Israeli pianist Inon Barnatan is a recipient of both the Avery Fisher Career Grant and Lincoln Center’s Martin E. Segal Award. He has performed extensively with many of the world’s foremost orchestras, including the Los Angeles Philharmonic, Cleveland and Philadelphia Orchestras, San Francisco Symphony, Deutsches Symphonie-Orchester Berlin, Royal Stockholm Symphony Orchestra, and Lisbon’s Gulbenkian Orchestra. He has worked with such conductors as Gustavo Dudamel, James Gaffigan, Susanna Mälkki, Matthias Pintscher, David Robertson, Thomas Søndergård, Michael Tilson Thomas, Edo de Waart, Pinchas Zukerman, and Jaap van Zweden. Passionate about contemporary music, the pianist has premiered new works composed for him by Matthias Pintscher, Sebastian Currier, and Avner Dorman.
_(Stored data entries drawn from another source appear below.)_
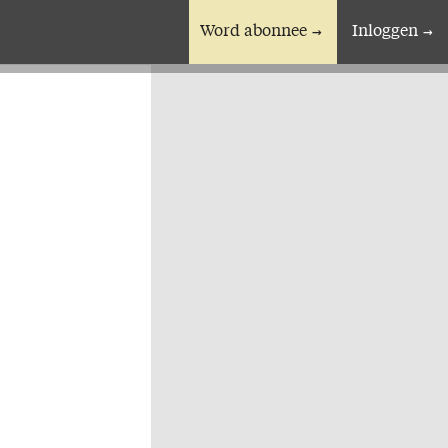
Word abonnee
Inloggen
En verder
Bijbelstudieagenda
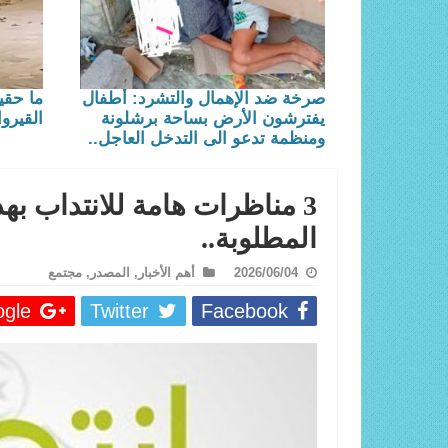
صرخة ضد الإهمال والتشرد: أطفال
ما حقي
يفترشون الأرض بساحة برشلونة
القيروا
ومنظمة تدعو الى التدخل العاجل..
3 مناظرات هامة للانتداب به
المطلوبة..
2026/06/04
أهم الأخبار
,
المصدر
,
مجتمع
le +
Twitter
Facebook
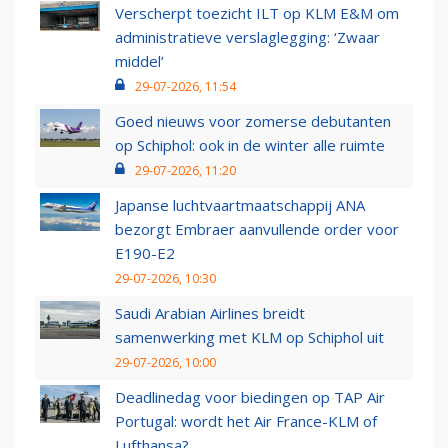
Verscherpt toezicht ILT op KLM E&M om
administratieve verslaglegging: ‘Zwaar
middel’
29-07-2026, 11:54
Goed nieuws voor zomerse debutanten
op Schiphol: ook in de winter alle ruimte
29-07-2026, 11:20
Japanse luchtvaartmaatschappij ANA
bezorgt Embraer aanvullende order voor
E190-E2
29-07-2026, 10:30
Saudi Arabian Airlines breidt
samenwerking met KLM op Schiphol uit
29-07-2026, 10:00
Deadlinedag voor biedingen op TAP Air
Portugal: wordt het Air France-KLM of
Lufthansa?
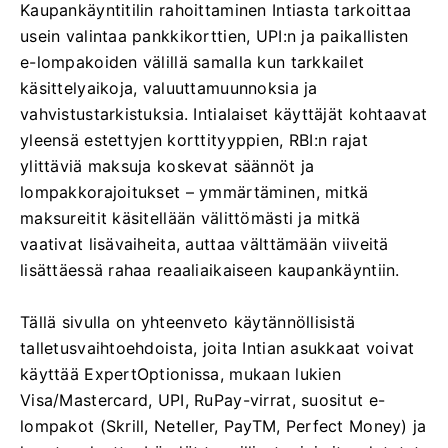
Kaupankäyntitilin rahoittaminen Intiasta tarkoittaa
usein valintaa pankkikorttien, UPI:n ja paikallisten
e-lompakoiden välillä samalla kun tarkkailet
käsittelyaikoja, valuuttamuunnoksia ja
vahvistustarkistuksia. Intialaiset käyttäjät kohtaavat
yleensä estettyjen korttityyppien, RBI:n rajat
ylittäviä maksuja koskevat säännöt ja
lompakkorajoitukset – ymmärtäminen, mitkä
maksureitit käsitellään välittömästi ja mitkä
vaativat lisävaiheita, auttaa välttämään viiveitä
lisättäessä rahaa reaaliaikaiseen kaupankäyntiin.
Tällä sivulla on yhteenveto käytännöllisistä
talletusvaihtoehdoista, joita Intian asukkaat voivat
käyttää ExpertOptionissa, mukaan lukien
Visa/Mastercard, UPI, RuPay-virrat, suositut e-
lompakot (Skrill, Neteller, PayTM, Perfect Money) ja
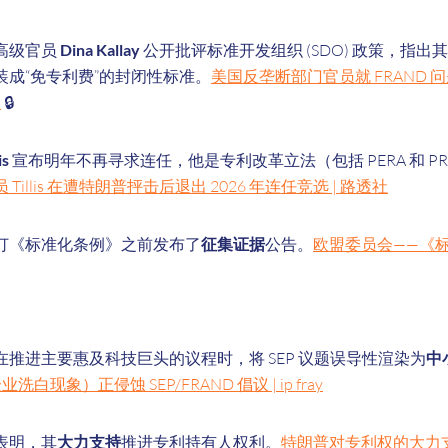
高级官员
Dina Kallay
公开批评标准开发组织 (SDO) 政策，指出其
成“免专利费”的封闭性标准。
美国反垄断部门官员就 FRAND
M
🔒
is
宣布明年不再寻求连任，他是专利改革立法（包括 PERA 和 PRE
Tillis 在遭特朗普抨击后退出 2026 年连任竞选 | 路透社
订《标准化条例》之前发布了
征集证据
公告。
欧盟委员会——《
推进主要惠及科技巨头的议程时，将 SEP 议题误导性渲染为
中
业洗白现象）正侵蚀 SEP/FRAND 倡议 | ip fray
表明，其
大力支持
推进专利持有人权利。
特朗普对专利权的大力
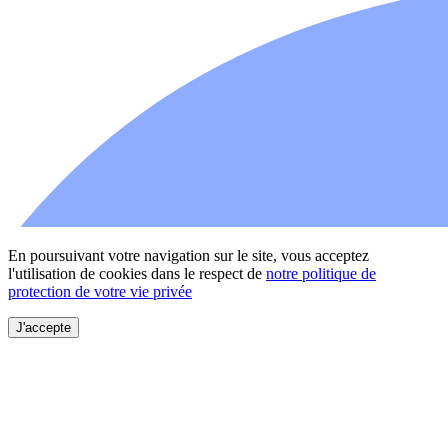
En poursuivant votre navigation sur le site, vous acceptez
l'utilisation de cookies dans le respect de
notre politique de
protection de votre vie privée
J'accepte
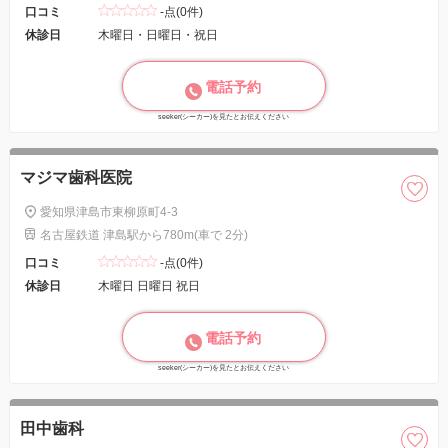
口コミ
-点(0件)
休診日
木曜日・日曜日・祝日
電話予約
seeker(シーカー)を見たとお伝えください
マジマ歯科医院
愛知県津島市東柳原町4-3
名古屋鉄道 津島駅から780m(車で 2分)
口コミ
-点(0件)
休診日
木曜日 日曜日 祝日
電話予約
seeker(シーカー)を見たとお伝えください
田中歯科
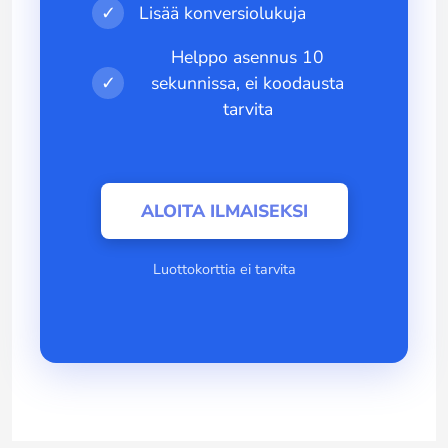
✓
Lisää konversiolukuja
Helppo asennus 10
✓
sekunnissa, ei koodausta
tarvita
ALOITA ILMAISEKSI
Luottokorttia ei tarvita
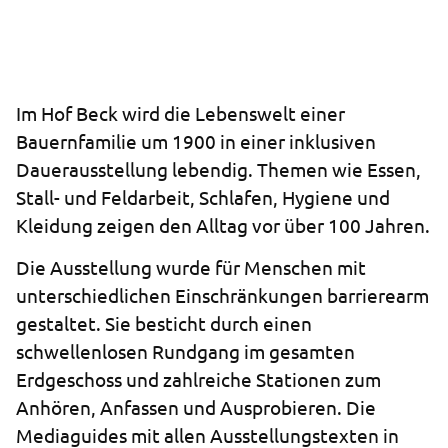
Im Hof Beck wird die Lebenswelt einer
Bauernfamilie um 1900 in einer inklusiven
Dauerausstellung lebendig. Themen wie Essen,
Stall- und Feldarbeit, Schlafen, Hygiene und
Kleidung zeigen den Alltag vor über 100 Jahren.
Die Ausstellung wurde für Menschen mit
unterschiedlichen Einschränkungen barrierearm
gestaltet. Sie besticht durch einen
schwellenlosen Rundgang im gesamten
Erdgeschoss und zahlreiche Stationen zum
Anhören, Anfassen und Ausprobieren. Die
Mediaguides mit allen Ausstellungstexten in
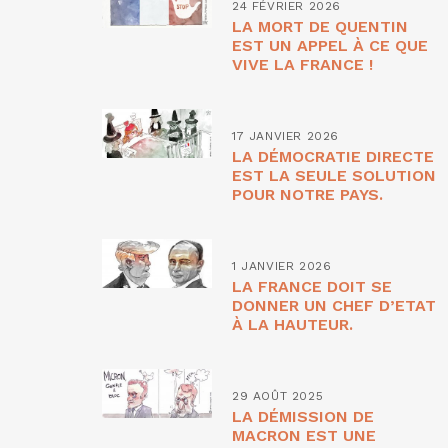
24 FÉVRIER 2026
LA MORT DE QUENTIN
EST UN APPEL À CE QUE
VIVE LA FRANCE !
17 JANVIER 2026
LA DÉMOCRATIE DIRECTE
EST LA SEULE SOLUTION
POUR NOTRE PAYS.
1 JANVIER 2026
LA FRANCE DOIT SE
DONNER UN CHEF D’ETAT
À LA HAUTEUR.
29 AOÛT 2025
LA DÉMISSION DE
MACRON EST UNE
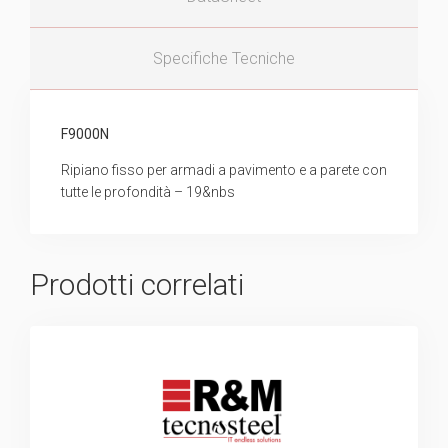
Specifiche Tecniche
F9000N
Ripiano fisso per armadi a pavimento e a parete con
tutte le profondità – 19&nbs
Prodotti correlati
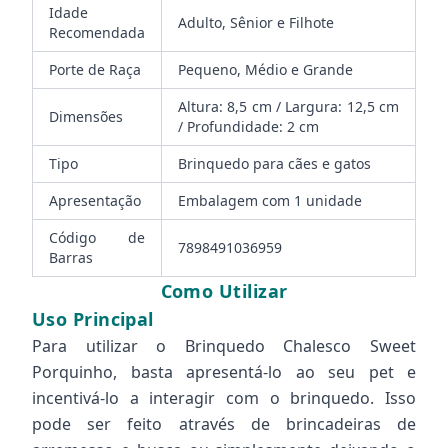
Idade
Adulto, Sênior e Filhote
Recomendada
Porte de Raça
Pequeno, Médio e Grande
Altura: 8,5 cm / Largura: 12,5 cm
Dimensões
/ Profundidade: 2 cm
Tipo
Brinquedo para cães e gatos
Apresentação
Embalagem com 1 unidade
Código de
7898491036959
Barras
Como Utilizar
Uso Principal
Para utilizar o Brinquedo Chalesco Sweet
Porquinho, basta apresentá-lo ao seu pet e
incentivá-lo a interagir com o brinquedo. Isso
pode ser feito através de brincadeiras de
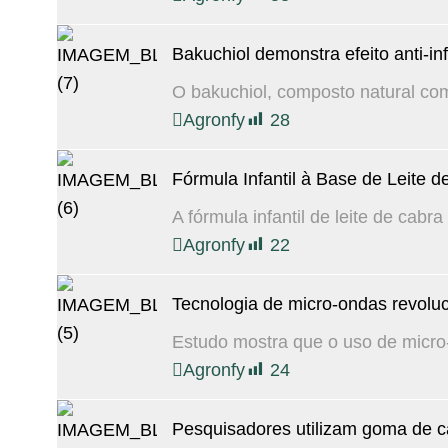
Bakuchiol demonstra efeito anti-inf
O bakuchiol, composto natural com 
Agronfy
28
Fórmula Infantil à Base de Leite 
A fórmula infantil de leite de cabra
Agronfy
22
Tecnologia de micro-ondas revoluci
Estudo mostra que o uso de micro-
Agronfy
24
Pesquisadores utilizam goma de c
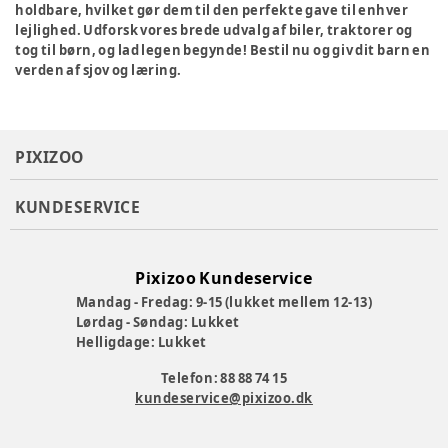
holdbare, hvilket gør dem til den perfekte gave til enhver
lejlighed. Udforsk vores brede udvalg af biler, traktorer og
tog til børn, og lad legen begynde! Bestil nu og giv dit barn en
verden af sjov og læring.
PIXIZOO
KUNDESERVICE
Pixizoo Kundeservice
Mandag - Fredag: 9-15 (lukket mellem 12-13)
Lørdag - Søndag: Lukket
Helligdage: Lukket
Telefon: 88 88 74 15
kundeservice@pixizoo.dk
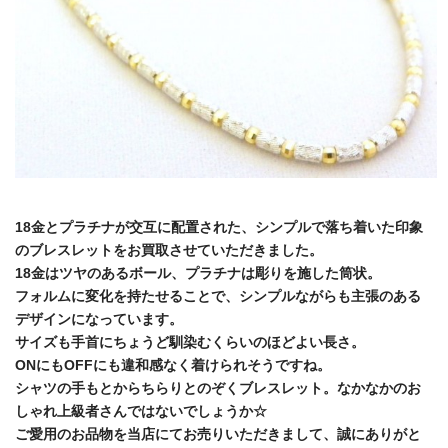
18金とプラチナが交互に配置された、シンプルで落ち着いた印象
のブレスレットをお買取させていただきました。
18金はツヤのあるボール、プラチナは彫りを施した筒状。
フォルムに変化を持たせることで、シンプルながらも主張のある
デザインになっています。
サイズも手首にちょうど馴染むくらいのほどよい長さ。
ONにもOFFにも違和感なく着けられそうですね。
シャツの手もとからちらりとのぞくブレスレット。なかなかのお
しゃれ上級者さんではないでしょうか☆
ご愛用のお品物を当店にてお売りいただきまして、誠にありがと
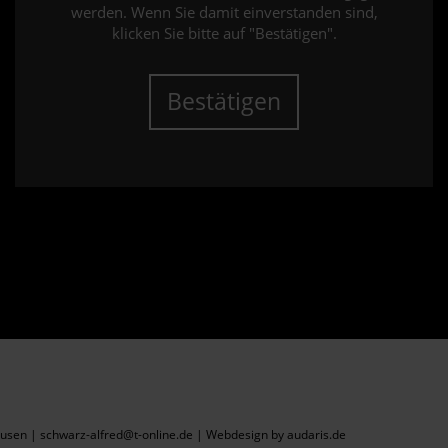
werden. Wenn Sie damit einverstanden sind,
klicken Sie bitte auf "Bestätigen".
Bestätigen
sen | schwarz-alfred@t-online.de |
Webdesign by audaris.de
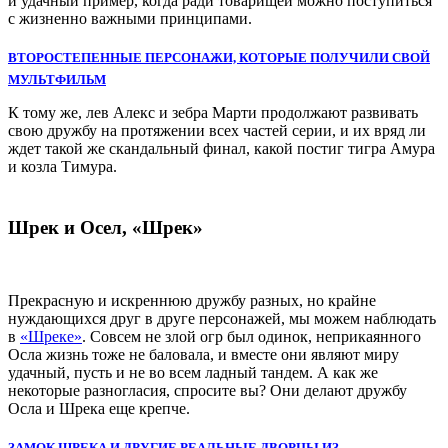
и удачный пример, когда ради товарищей можно поступиться
с жизненно важными принципами.
ВТОРОСТЕПЕННЫЕ ПЕРСОНАЖИ, КОТОРЫЕ ПОЛУЧИЛИ СВОЙ
МУЛЬТФИЛЬМ
К тому же, лев Алекс и зебра Марти продолжают развивать
свою дружбу на протяжении всех частей серии, и их вряд ли
ждет такой же скандальный финал, какой постиг тигра Амура
и козла Тимура.
Шрек и Осел, «Шрек»
Прекрасную и искреннюю дружбу разных, но крайне
нуждающихся друг в друге персонажей, мы можем наблюдать
в
«Шреке»
. Совсем не злой огр был одинок, неприкаянного
Осла жизнь тоже не баловала, и вместе они являют миру
удачный, пусть и не во всем ладный тандем. А как же
некоторые разногласия, спросите вы? Они делают дружбу
Осла и Шрека еще крепче.
ЗАМОК ШРЕКА И ДРУГИЕ РЕАЛЬНЫЕ ДВОРЦЫ ИЗ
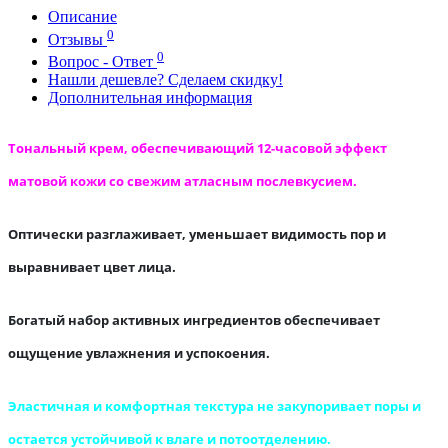
Описание
0
Отзывы
0
Вопрос - Ответ
Нашли дешевле? Сделаем скидку!
Дополнительная информация
Тональный крем, обеспечивающий 12-часовой эффект
матовой кожи со свежим атласным послевкусием.
Оптически разглаживает, уменьшает видимость пор и
выравнивает цвет лица.
Богатый набор активных ингредиентов обеспечивает
ощущение увлажнения и успокоения.
Эластичная и комфортная текстура не закупоривает поры и
остается устойчивой к влаге и потоотделению.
In 2016–17 Inon Barnatan enters his third and final season as the New York Philharmonic’s inaugural Artist-in-Association, a position created to spotlight an emerging artist over the course of three seasons through both concerto and chamber music performances and by cultivating a relationship among the artist, the Orchestra, and the audience. He also makes debuts with the Leipzig Gewandhaus Orchestra, led by New York Philharmonic Music Director Alan Gilbert; Chicago Symphony Orchestra, led by Jesús López-Cobos; Baltimore Symphony Orchestra, led by Vasily Petrenko; and the Seattle Symphony, led by Ludovic Morlot. In addition to returning to the New York Philharmonic under Manfred Honeck, he embarks on three tours: of the U.S., with the Academy of St Martin in the Fields; of Europe, with cellist Alisa Weilerstein, his frequent recital partner; and of the U.S. again, performing a trio program with Ms. Weilerstein and Philharmonic Principal Clarinet Anthony McGill.
Inon Barnatan’s critically acclaimed discography includes Avie and Bridge recordings of Schubert’s solo piano works, as well as Darknesse Visible, which made The New York Times’s “Best of 2012” list. Last season he released Rachmaninov & Chopin: Cello Sonatas on Decca Classics with Ms. Weilerstein.